Поэтому, благодарность Кости за её жертву тоже вскоре пропала. Точнее, он мог вспоминать и благодарить за это на словах. Но прежнего трепета больше не было.
Может, не даром девственность настолько ценилась в древности? Божественная чистота, непорочность. И стоило только её лишиться — ты просто человек. Или, может, наоборот, ей до сих пор придают слишком много значения?
Не то, чтобы Лена и сама этого не хотела, однако, ей было страшно, поэтому, ей казалось, что и в первый раз, её согласие не было окончательным, не было искренним. То же самое повторилось и во второй, и в третий раз…
Ей было интересно. Теперь она жила взрослой жизнью. Что ещё недавнему подростку надо?
Вот только, Лена всё же приносила себя в жертву. И теперь её жертва оказалась напрасной.
Как и годы совместной жизни.
Она заботилась, любила… И почему «заботилась» появилось первым? Разве одной лишь заботой определяется любовь? Мы можем заботиться о цветах на подоконнике в классе, о животных в загоне, но разве это любовь? А любят ли нас те, кто заботится о нас по долгу службы? И обязаны ли любить?
Может, Лена была ослеплена настолько, что «пожертвовала себя» совершенно не тому и не за то?
* * *— Ты думаешь, я стану жить с тобой после этого? — с неподдельным отвращением и вновь нахлынувшими слезами спросила Лена.
— Но ведь всё ещё можно исправить! — настаивал Константин.
— Исправить? — Лена залилась истерическим смехом, который совершенно не могла остановить.
Её эмоции были на пределе.
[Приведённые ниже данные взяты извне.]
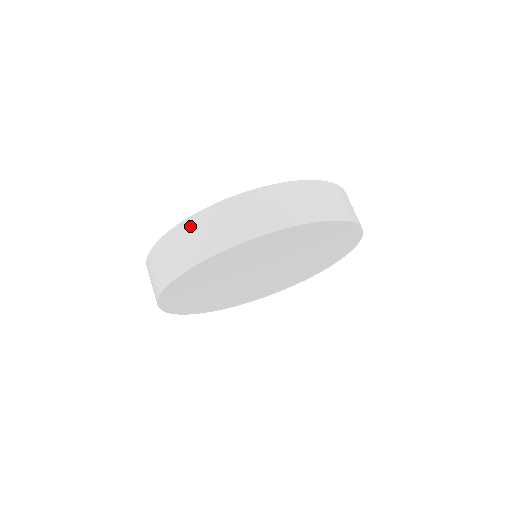
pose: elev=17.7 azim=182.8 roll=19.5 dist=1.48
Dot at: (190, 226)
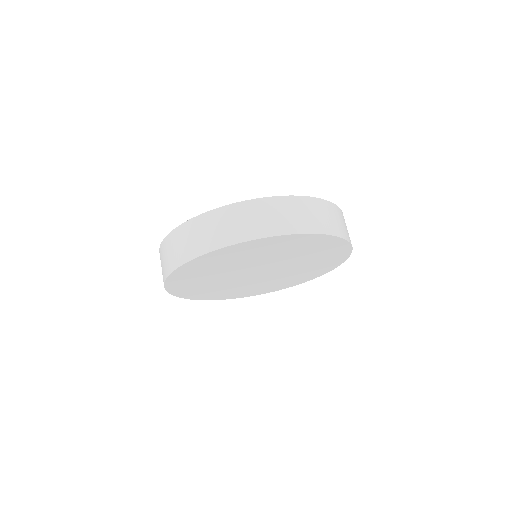
Dot at: (194, 225)
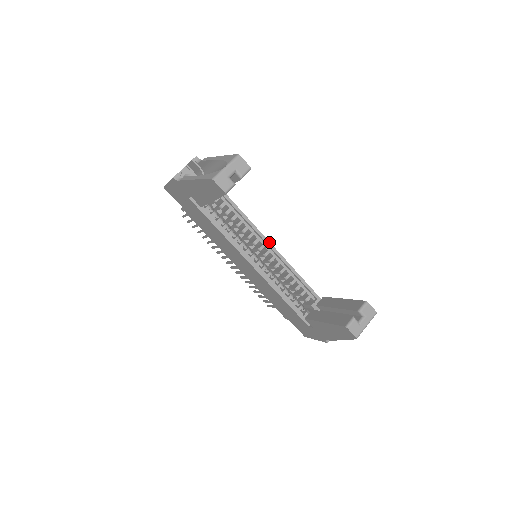
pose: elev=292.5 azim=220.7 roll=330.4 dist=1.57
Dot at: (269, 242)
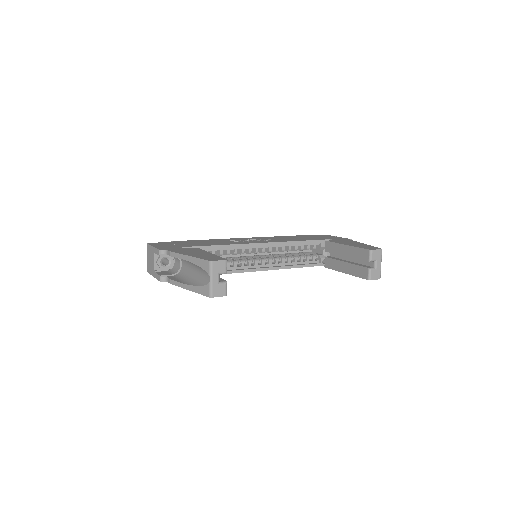
Dot at: (259, 243)
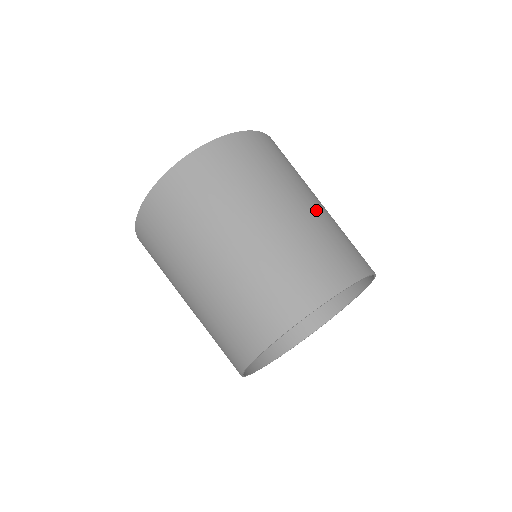
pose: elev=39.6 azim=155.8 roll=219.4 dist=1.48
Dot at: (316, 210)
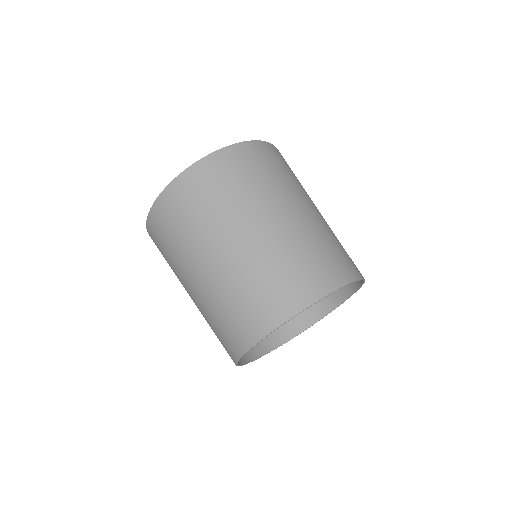
Dot at: (249, 247)
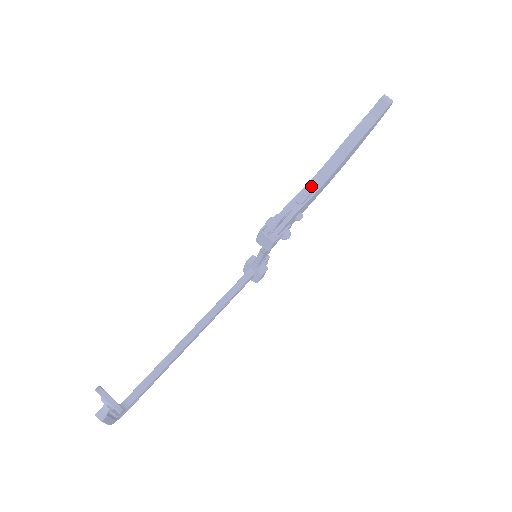
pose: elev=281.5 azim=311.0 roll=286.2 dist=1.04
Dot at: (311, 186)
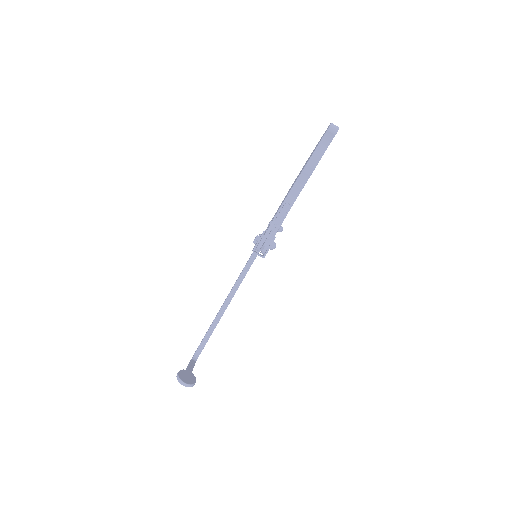
Dot at: (284, 209)
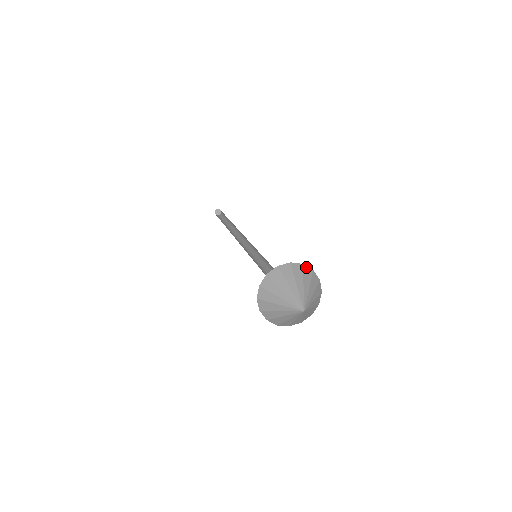
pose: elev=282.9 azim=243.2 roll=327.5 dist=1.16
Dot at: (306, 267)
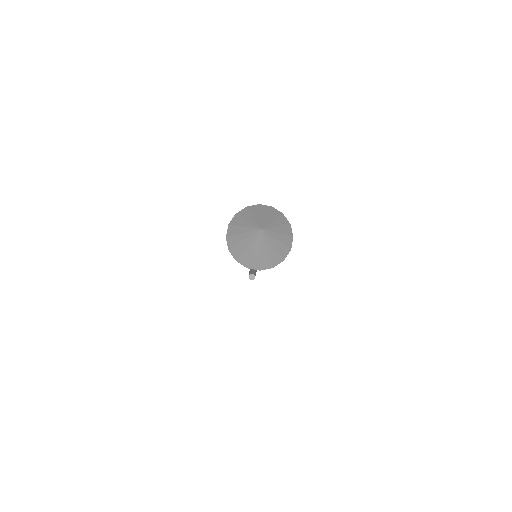
Dot at: (284, 217)
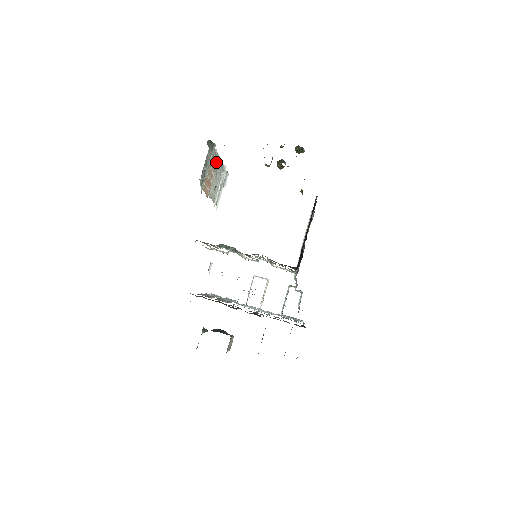
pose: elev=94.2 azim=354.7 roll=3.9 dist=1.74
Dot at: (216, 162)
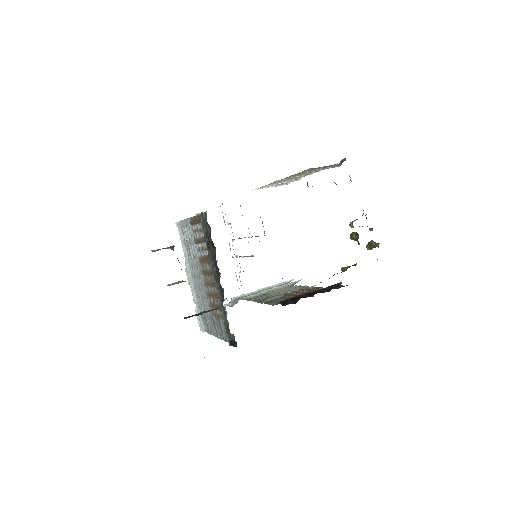
Dot at: occluded
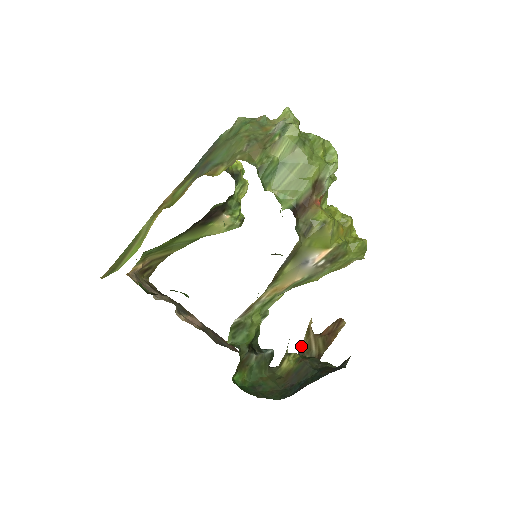
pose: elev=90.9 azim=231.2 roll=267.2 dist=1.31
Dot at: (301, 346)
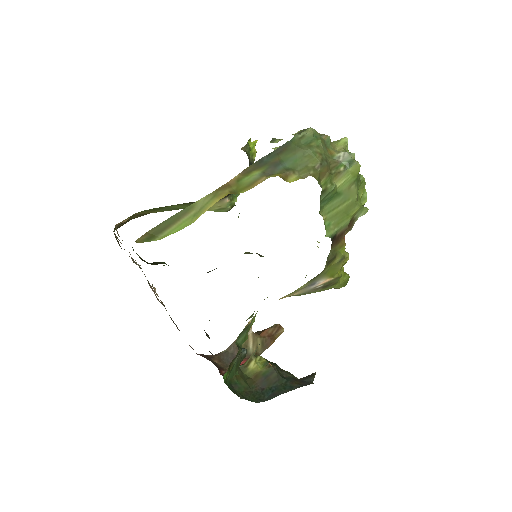
Dot at: occluded
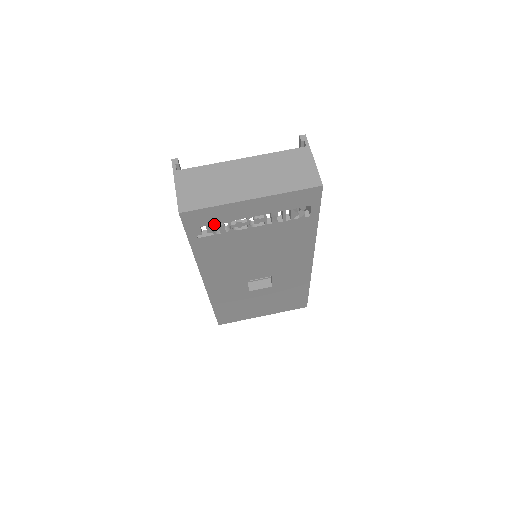
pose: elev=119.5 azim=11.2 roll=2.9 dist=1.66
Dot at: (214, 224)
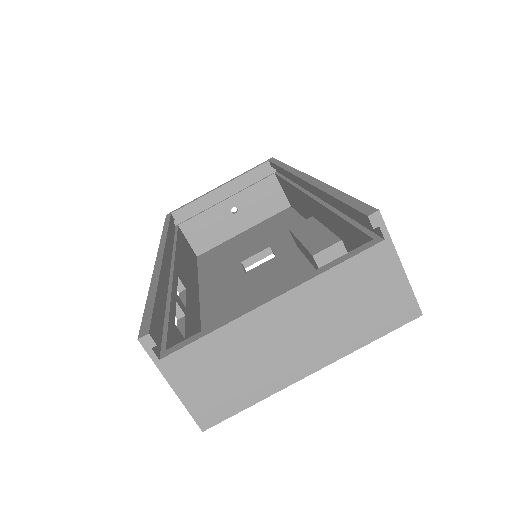
Dot at: occluded
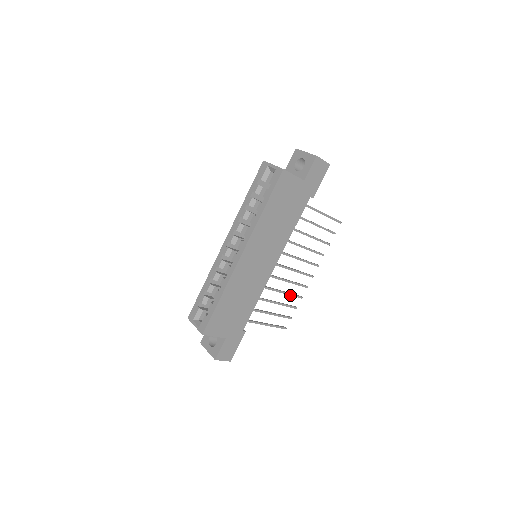
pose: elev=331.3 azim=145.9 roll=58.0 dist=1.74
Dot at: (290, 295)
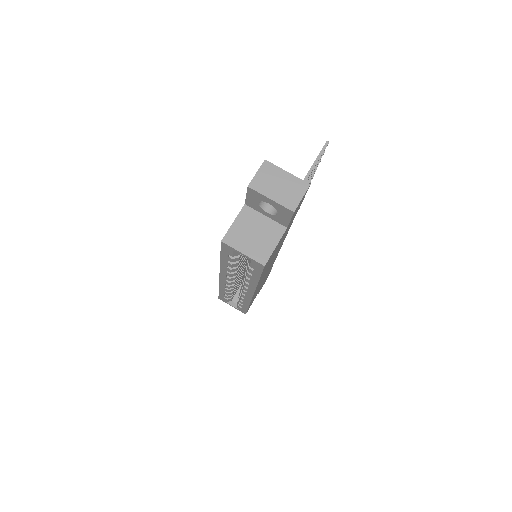
Dot at: occluded
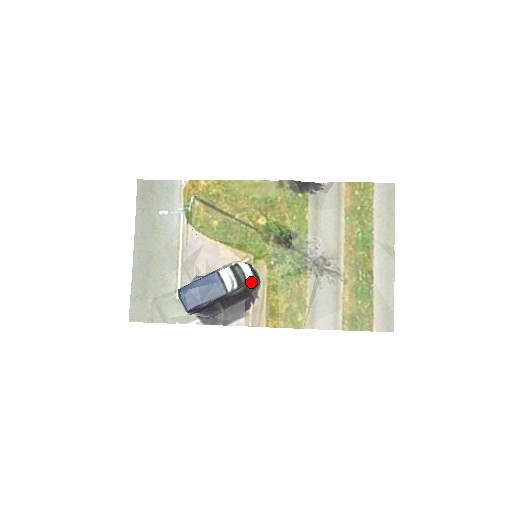
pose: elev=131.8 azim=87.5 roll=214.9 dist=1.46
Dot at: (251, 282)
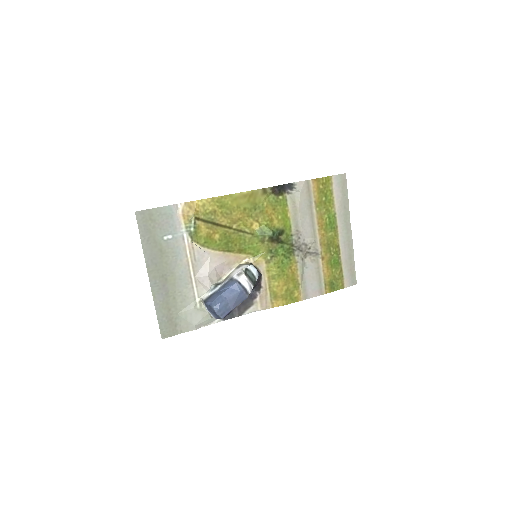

И всё потому, что перед собой она видела только картину разрушенного мира. Как из этого можно построить хоть что-то? А предложение кости о том, чтобы продолжить жить, будто ничего не случилось, звучало совершенно абсурдно. Словно хирург предложил бы не зашить твою смертельную рану, а приложить подорожник, предварительно на него поплевав, чтоб он стал чистым.
Именно данная ассоциация была первой у Лены возникшей.
Омерзителен. Костя был ей просто омерзителен!
Если бы она могла, то точно бы его убила!
А почему не может?
Почему жёнам, которым изменили, нельзя убивать неверных мужей? Мужья же убивают! Есть же места, где есть такие «законы». Так почему нет мест, где бы справедливость восторжествовала бы и для женщин?